* _Data for this task_:
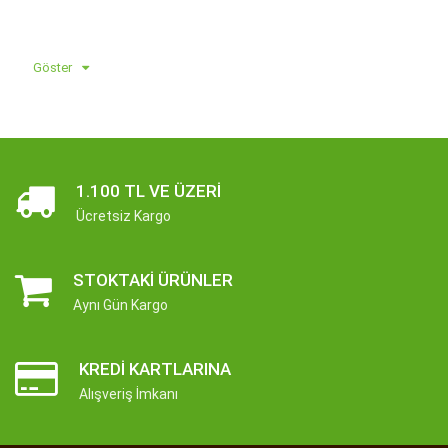
Göster
1.100 TL VE ÜZERI
Ücretsiz Kargo
STOKTAKI ÜRÜNLER
Aynı Gün Kargo
KREDI KARTLARINA
Alışveriş İmkanı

* _What you are asked to do_:
An exact reproduction of the material is needed, without its images.

* _Result of this task_:
Göster
1.100 TL VE ÜZERI
Ücretsiz Kargo
STOKTAKI ÜRÜNLER
Aynı Gün Kargo
KREDI KARTLARINA
Alışveriş İmkanı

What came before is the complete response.